Ah! quand je sens mon énergie Se briser en moi d'un coup sec, Je suis pris d'une nostalgie Qui ne vient pas d'un marin grec!
L'ancêtre que je commémore Lorsque ainsi je deviens rêveur, C'est peut-être, ô Cadix! un More Dont la romance est dans mon coeur.
Et ce qui vers vous, Pyrénées, Sans cesse me ramènera, C'est que vous êtes dessinées Avec des fiertés de sierra!
C'est que le vent chaud vient vous battre, Ce vent énervant et subtil Qui fait rire comme Henri Quatre Et pleurer comme Boabdil!
C'est que votre terre, voisine D'un sol où j'ai quelque cousin, Reste encore si sarrasine Qu'un blé s'y nomme sarrasin;
C'est que toujours votre nature Garde en son frémissant décor Une arabe désinvolture, --Et l'écho sublime d'un cor!
Je comprends de quel atavisme M'est venu ce besoin moral De sentir un fond d'héroïsme Au tableau le plus pastoral.
Mon goût même devient logique: Voilà pourquoi, vent africain, Il me faut une Géorgique Retouchée un peu par Lucain!
Et, Galice, Aragon, si proches De ces cimes qu'on voit blanchir, Pourquoi, toujours, devant ces roches J'aime vivre--sans les franchir!
Votre Espagne, pour mon Espagne Qui n'est qu'une goutte de sang, Si je passais cette montagne, Aurait un parfum trop puissant!
Mais ce que la France y mélange Rend ici le parfum léger, Et tout m'est doucement étrange Sans que rien me soit étranger.
Superbe, et bien assez vermeille Devant l'Espagne qui l'est trop, La montagne est comme Corneille Adaptant Guilhem de Castro!
Elle mêle une noble mousse Aux rocs qu'un tonnerre ouvragea: C'est de l'Espagne encore douce Et de la France âpre déjà.
Ceux que le béret auréole S'ajoutent, d'un air que je sais, Ce rien de bravade espagnole Qui rendit toujours plus français!

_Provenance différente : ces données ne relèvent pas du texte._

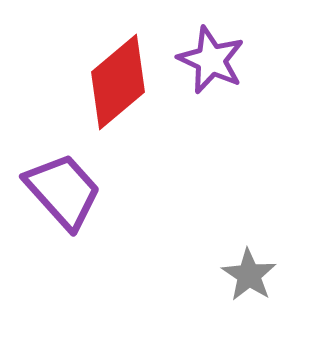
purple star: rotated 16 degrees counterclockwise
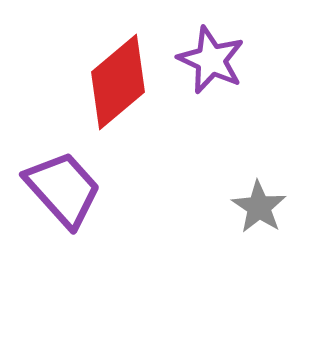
purple trapezoid: moved 2 px up
gray star: moved 10 px right, 68 px up
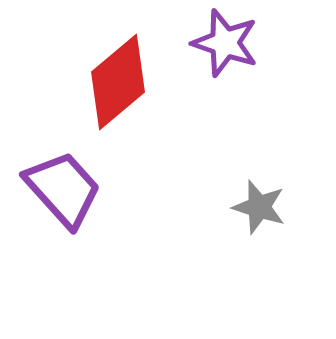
purple star: moved 14 px right, 17 px up; rotated 6 degrees counterclockwise
gray star: rotated 16 degrees counterclockwise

Les fouets claquent en mousquetade, Les mots chantent sous le balcon, Et déjà la rodomontade Roule de l'_r_ dans le gascon.
Folie où la raison chuchote, La bravoure du béarnais Porte Sancho sous Don Quichotte Comme un gilet sous un harnais.

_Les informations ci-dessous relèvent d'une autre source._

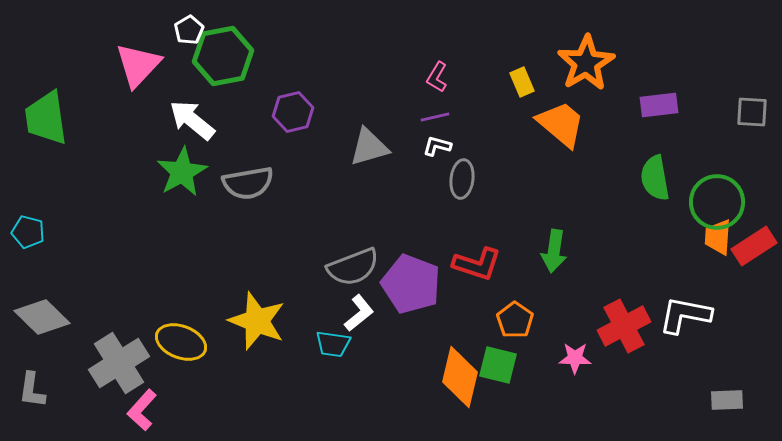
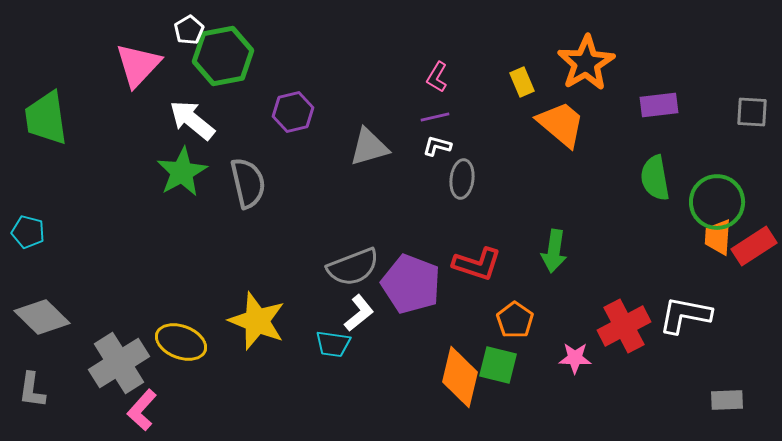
gray semicircle at (248, 183): rotated 93 degrees counterclockwise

La sombre cape où l'on s'engonce Ne se voit pas encor souvent; Mais l'oeil sous le sourcil s'enfonce, Et la fenêtre sous l'auvent.
Lorsque tourbillonnent ces rondes Que l'on noue autour des pressoirs, Quelques femmes sont encor blondes, Tous les raisins ne sont pas noirs!
Au seuil des blanches maisonnettes Danse un couple auquel je ne vois Pas encore des castagnettes... Déjà des claquements de doigts!
La danseuse, brusque et gentille, Est encor française... Elle l'est... Mais on dirait que la mantille Commence dans le capulet!
Au fond des églises agrestes, Riantes comme leurs curés, Les ferveurs sont encor modestes, Les autels déjà trop dorés!
D'une tendresse encor française, La foi qui dans ces roches vit Aurait peur de sainte Thérèse, Et Bernadette lui suffit!
Devant ces crêtes mitoyennes Voilà pourquoi je suis si bien: Toute la France de mes veines Dans ce clair pays me retient;
Car, parmi tout mon sang, vous n'êtes, O goutte de sang espagnol, Que comme entre mille alouettes Un furtif petit rossignol!
Et si j'aime, depuis l'enfance, Sous ce ciel venir, et rester, C'est qu'ici, sans quitter ma France, J'entends mon Espagne chanter!